-- START DATA IN THIS EXERCISE --

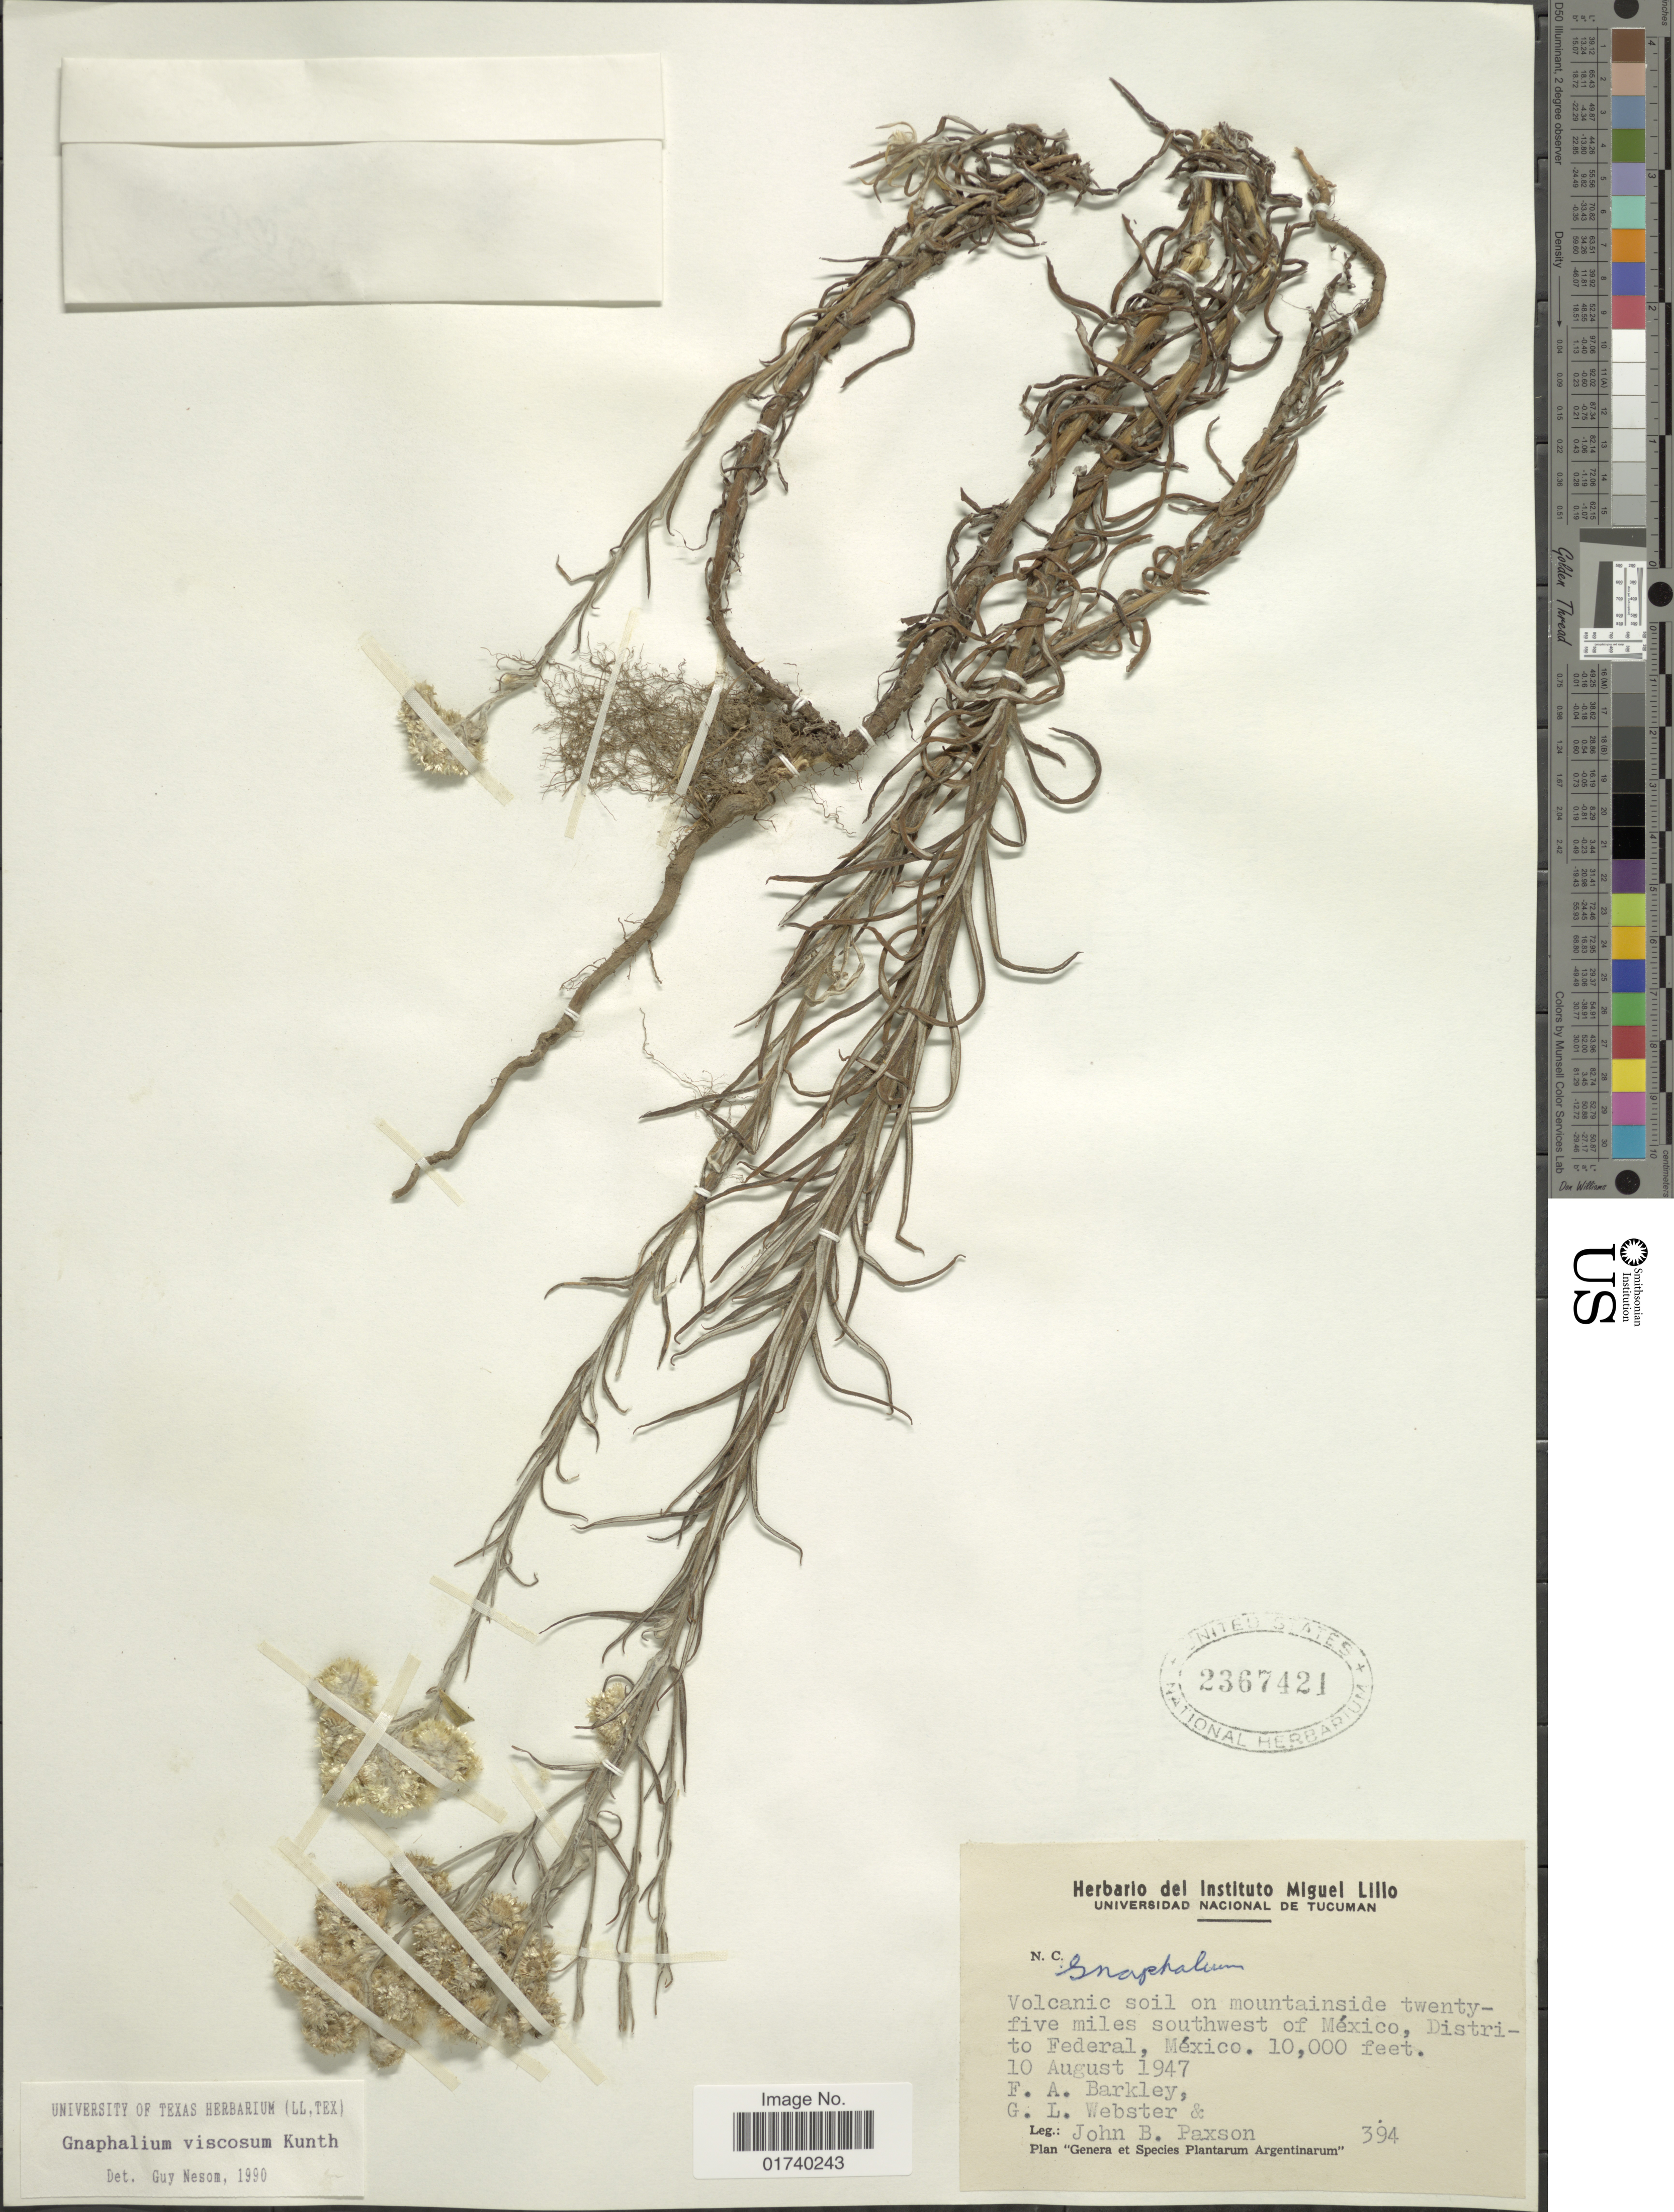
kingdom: Plantae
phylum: Tracheophyta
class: Magnoliopsida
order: Asterales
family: Asteraceae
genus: Pseudognaphalium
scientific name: Pseudognaphalium viscosum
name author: (Kunth) Anderb.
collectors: F. A. Barkley, G. L. Webster & J. B. Paxson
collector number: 394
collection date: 1947-08-10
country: Mexico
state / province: Distrito Federal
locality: Volcanic soil on mountainside twentyfive miles southwest of Mexico.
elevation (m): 3048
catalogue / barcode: US 2367421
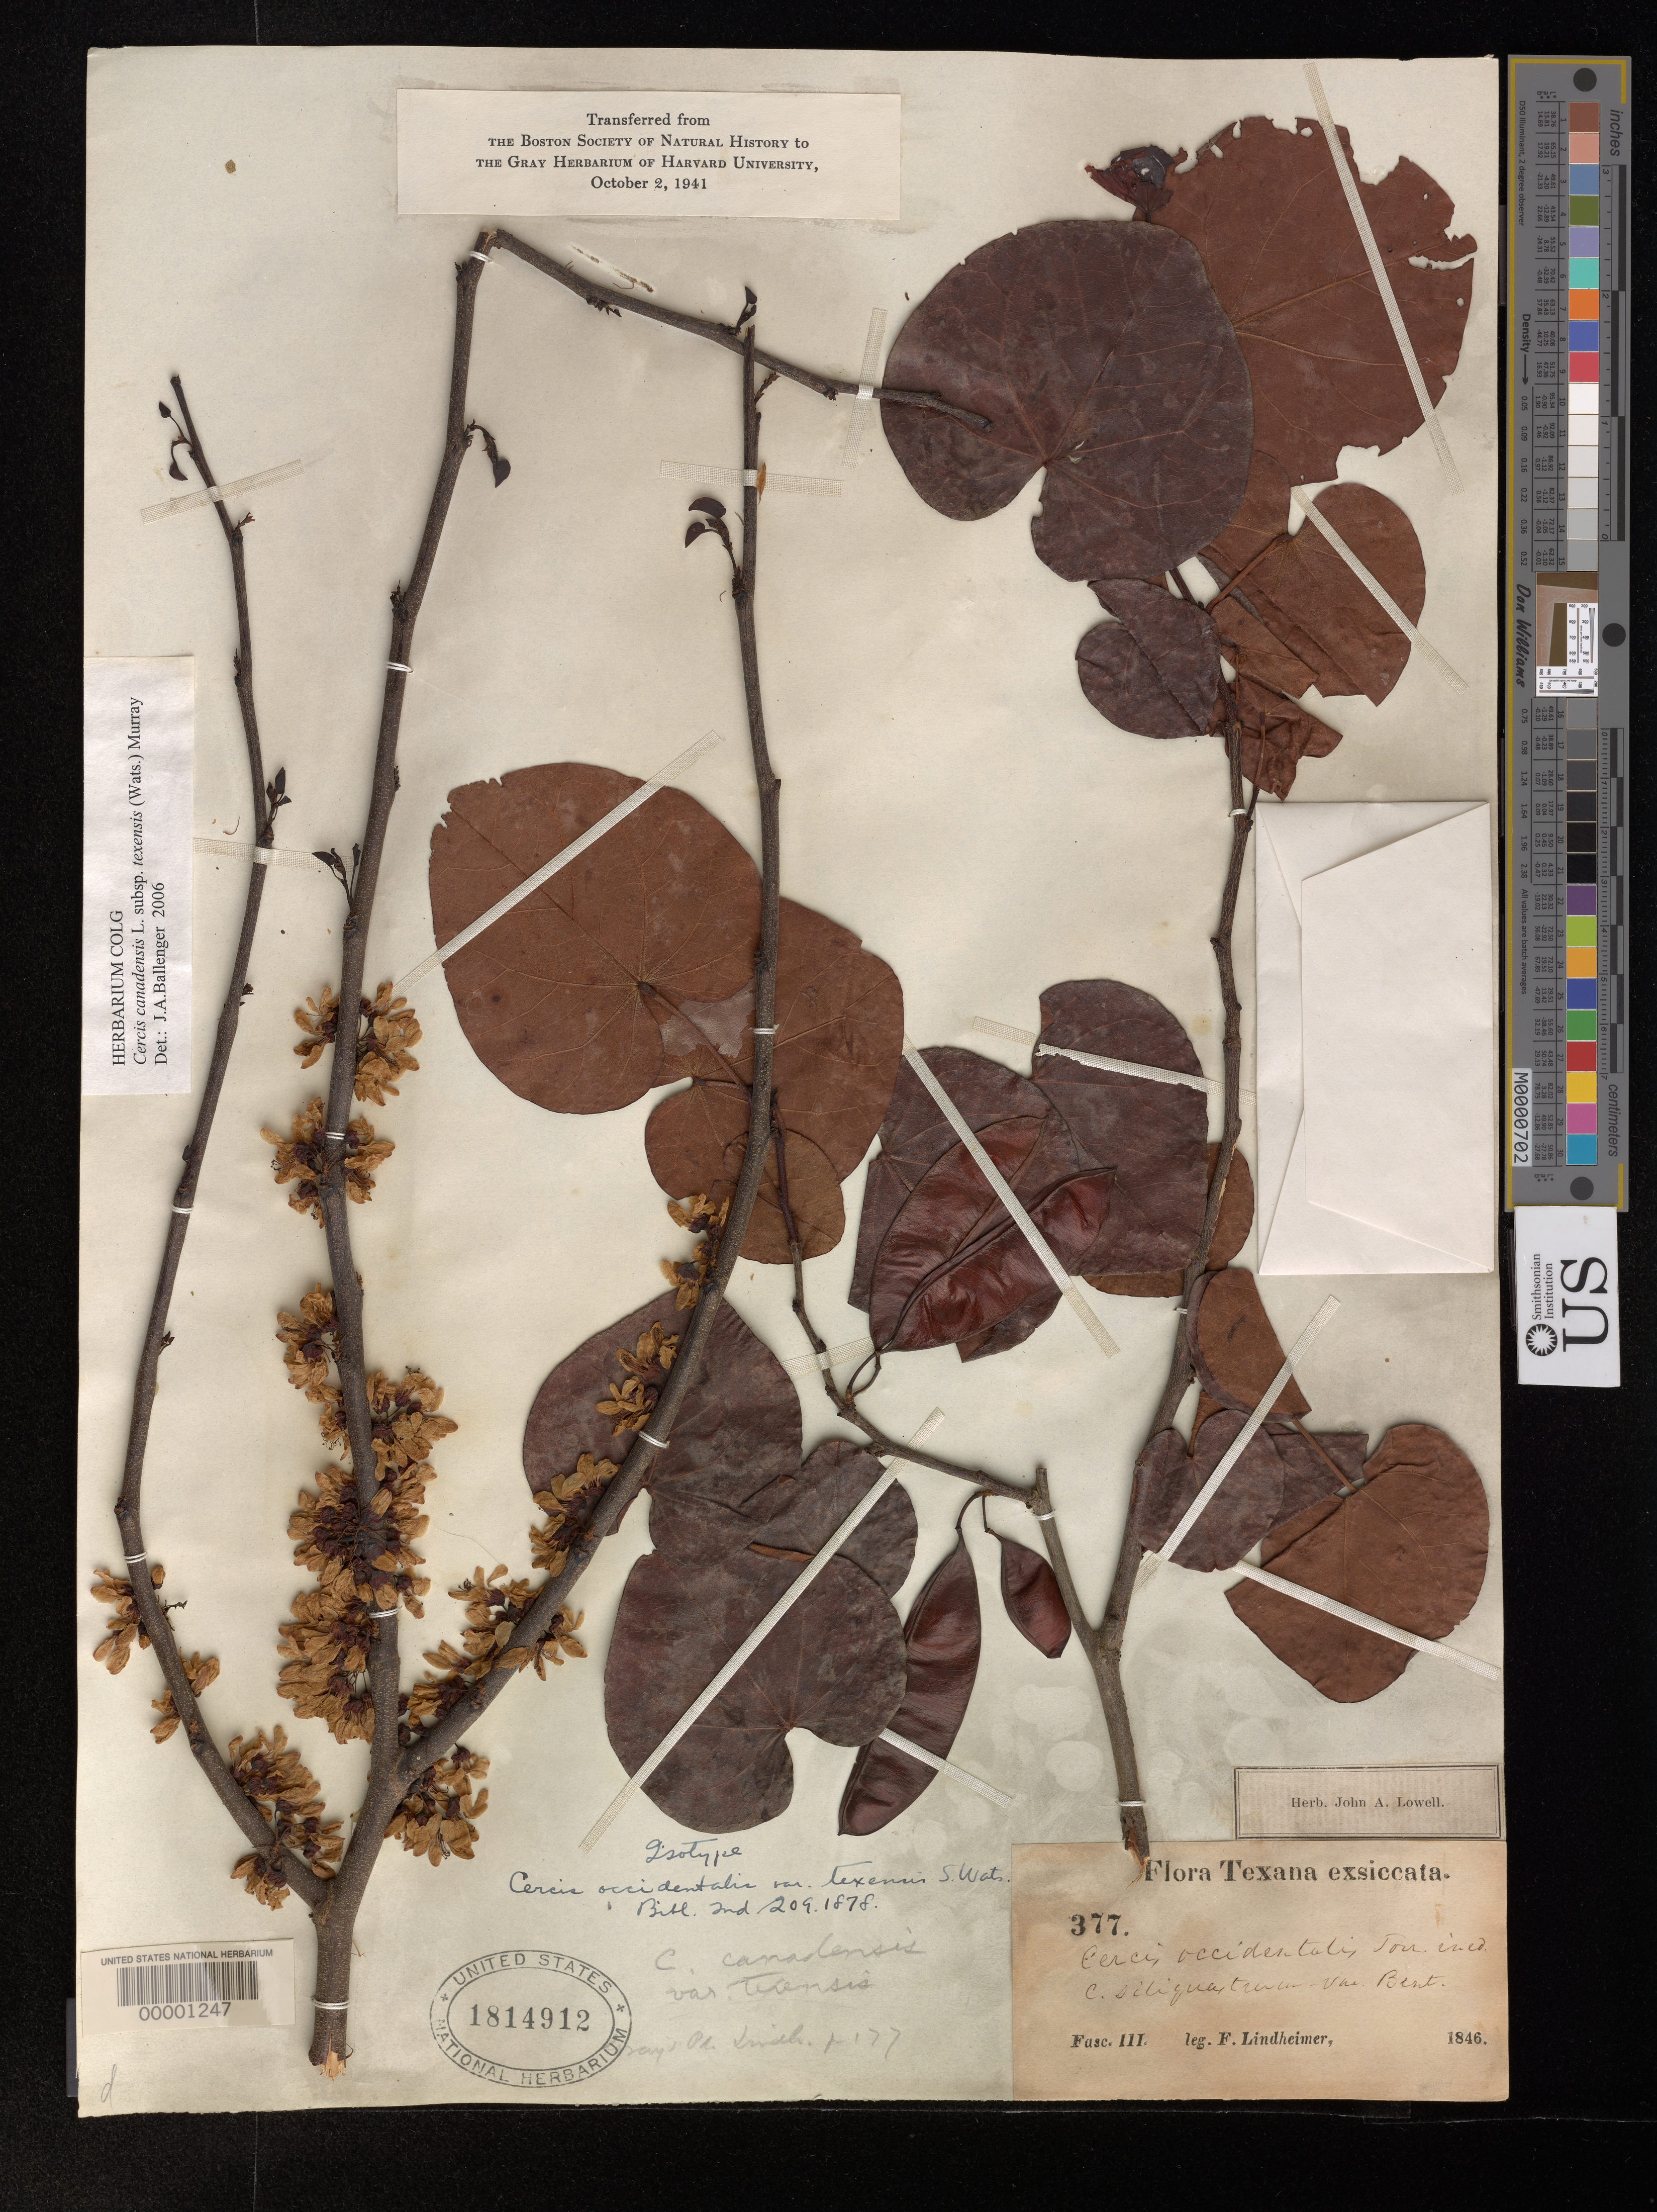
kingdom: Plantae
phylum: Tracheophyta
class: Magnoliopsida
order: Fabales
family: Fabaceae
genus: Cercis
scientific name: Cercis occidentalis var. texensis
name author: S. Watson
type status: Isotype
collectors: F. J. Lindheimer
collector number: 377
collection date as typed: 1846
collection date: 1846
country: United States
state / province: Texas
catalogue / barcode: US 1814912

-- END DATA IN THIS EXERCISE --

Convert every line of the listing above into a JSON list of strings, one string per line, skipping blank lines and leaving out the pictures.

[
  "kingdom: Plantae",
  "phylum: Tracheophyta",
  "class: Magnoliopsida",
  "order: Asterales",
  "family: Asteraceae",
  "genus: Pseudognaphalium",
  "scientific name: Pseudognaphalium viscosum",
  "name author: (Kunth) Anderb.",
  "collectors: F. A. Barkley, G. L. Webster & J. B. Paxson",
  "collector number: 394",
  "collection date: 1947-08-10",
  "country: Mexico",
  "state / province: Distrito Federal",
  "locality: Volcanic soil on mountainside twentyfive miles southwest of Mexico.",
  "elevation (m): 3048",
  "catalogue / barcode: US 2367421",
  "kingdom: Plantae",
  "phylum: Tracheophyta",
  "class: Magnoliopsida",
  "order: Fabales",
  "family: Fabaceae",
  "genus: Cercis",
  "scientific name: Cercis occidentalis var. texensis",
  "name author: S. Watson",
  "type status: Isotype",
  "collectors: F. J. Lindheimer",
  "collector number: 377",
  "collection date as typed: 1846",
  "collection date: 1846",
  "country: United States",
  "state / province: Texas",
  "catalogue / barcode: US 1814912"
]